According to another embodiment, the plant also comprises a CO2 liquefaction unit for liquefaction of CO2 for export from the plant. A CO2 liquefaction unit is especially preferable if the re-gasification plant placed far from possible injection or deposition sites.


The plant may additionally comprise power generating means for generation of electrical power. A re-gasification plant has a need for electrical power and the power generating means may be dimensioned for the need of the plant. Additionally, electrical power may be exported from the plant.


According to a third aspect, the present invention provides for the use of LNG for cooling air in an air separation unit to produce substantially pure oxygen. The use of the cold LNG for cooling of the air for the air separation unit avoids or reduces the need for additional cooling of the incoming air, and adds heat to the re-gasification, to improve the energy efficiency of the plant.


According to one embodiment, other air gases such as argon, nitrogen, helium are separated in the air separation unit for other uses or sales. The separation of other air gases may improve the total energy efficiency and profitability of the plant.





SHORT DESCRIPTION OF THE FIGURES


FIG. 1 is a flow schematic diagram illustrating the present invention.





DETAILED DESCRIPTION OF THE INVENTION


FIG. 1 illustrates the principle of the present regasification process and plant. LNG is delivered from tankers to a terminal and enters the plant through a LNG supply line 1 into a LNG storage 2. The LNG storage 2 comprises the necessary piping, tanks and in tank pumps for internal transport, storage and pumping the LNG from the storage 2 into a LNG line 3 by high pressure LNG pumps. The high pressure LNG in line 3 is heated in several heat exchangers, here illustrated by in an air cooler 4, a steam condenser 5, a CO2 cooler 6, a CO2 condenser 7 and a utility cooler 8, before the re-gasified LNG leaves the plant in a gas export line 9.


Air entering an air intake 11 into an air separation unit (ASU) 10 is cooled against the LNG in the air cooler 4. In the ASU 10, air is cryogenically separated into substantially pure oxygen, which leaves the ASU through an oxygen line 13, and nitrogen and other air gases, which are released into the atmosphere through a nitrogen line 12 unless other industrial uses can be found for the nitrogen locally. The expression “substantially pure oxygen” is in the present application used for an oxygen enriched gas having an oxygen content of more than 90%, preferably more than 95% and most preferably more than 98%.
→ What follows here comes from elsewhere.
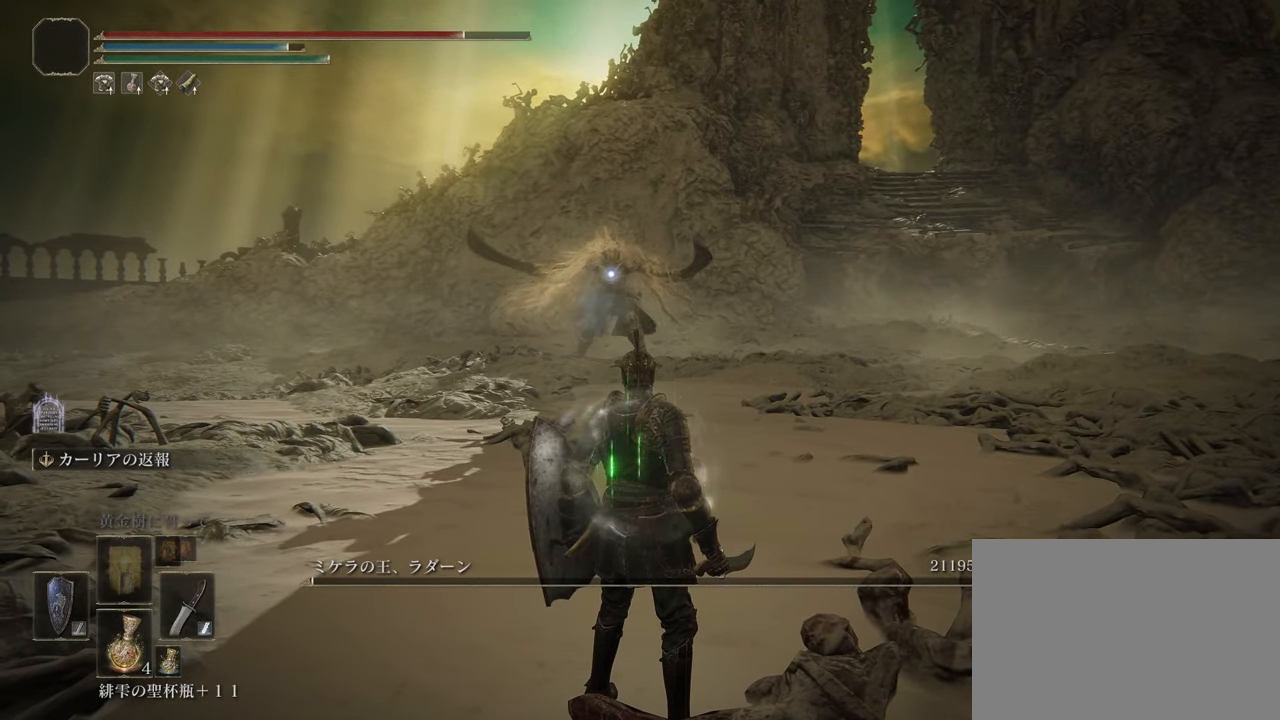
{"buttons": [], "left_stick": "center", "right_stick": "center", "events": []}
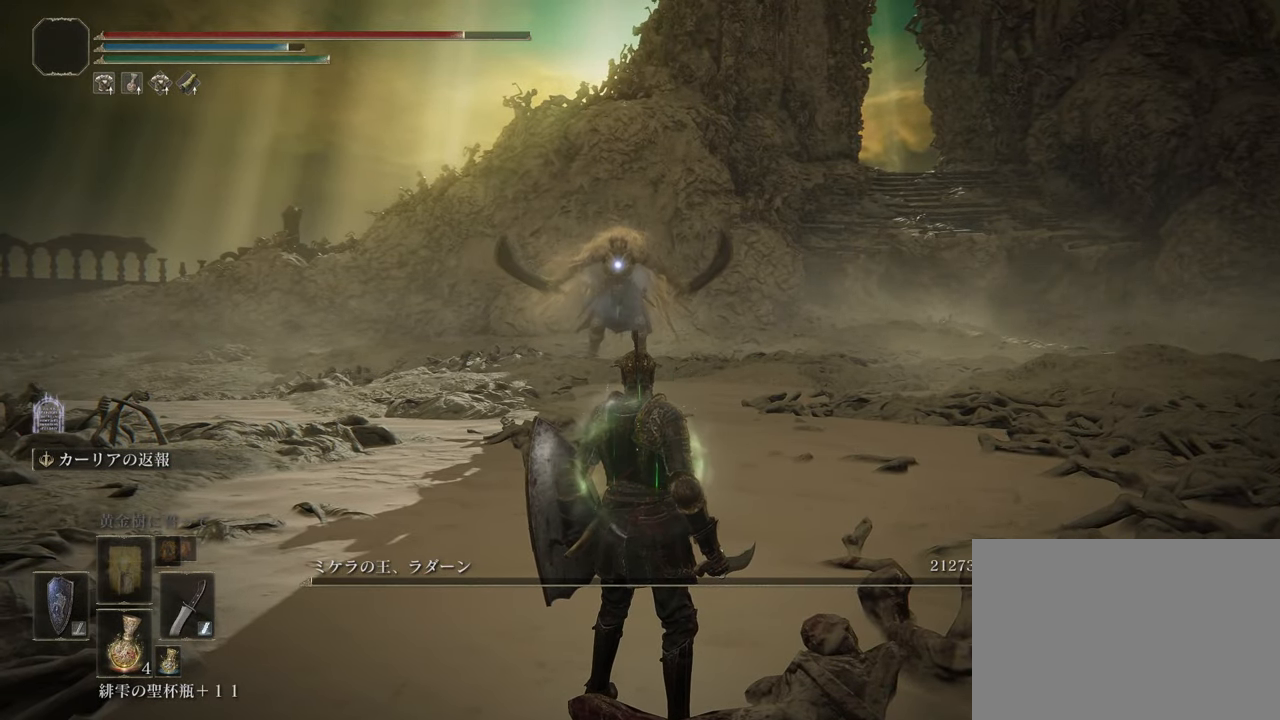
{"buttons": [], "left_stick": "center", "right_stick": "center", "events": []}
The oxygen in the oxygen line 13 is introduced into a burner 14, wherein the oxygen is used for generation of heat through combustion of natural gas which enters the burner 14 through a natural gas line 15. The hot exhaust gas from the burner 14 is cooled in a beat exchanger 17 against a heat exchange medium in a closed steam and power system 25. Said heat exchange medium in the closed system 25 is again used to transfer heat from the hot exhaust gas to the LNG in the steam condenser 5 mentioned above as well as to supply sufficient power in the steam turbine and generator 25 to feed the terminal, as indicated by the line 26.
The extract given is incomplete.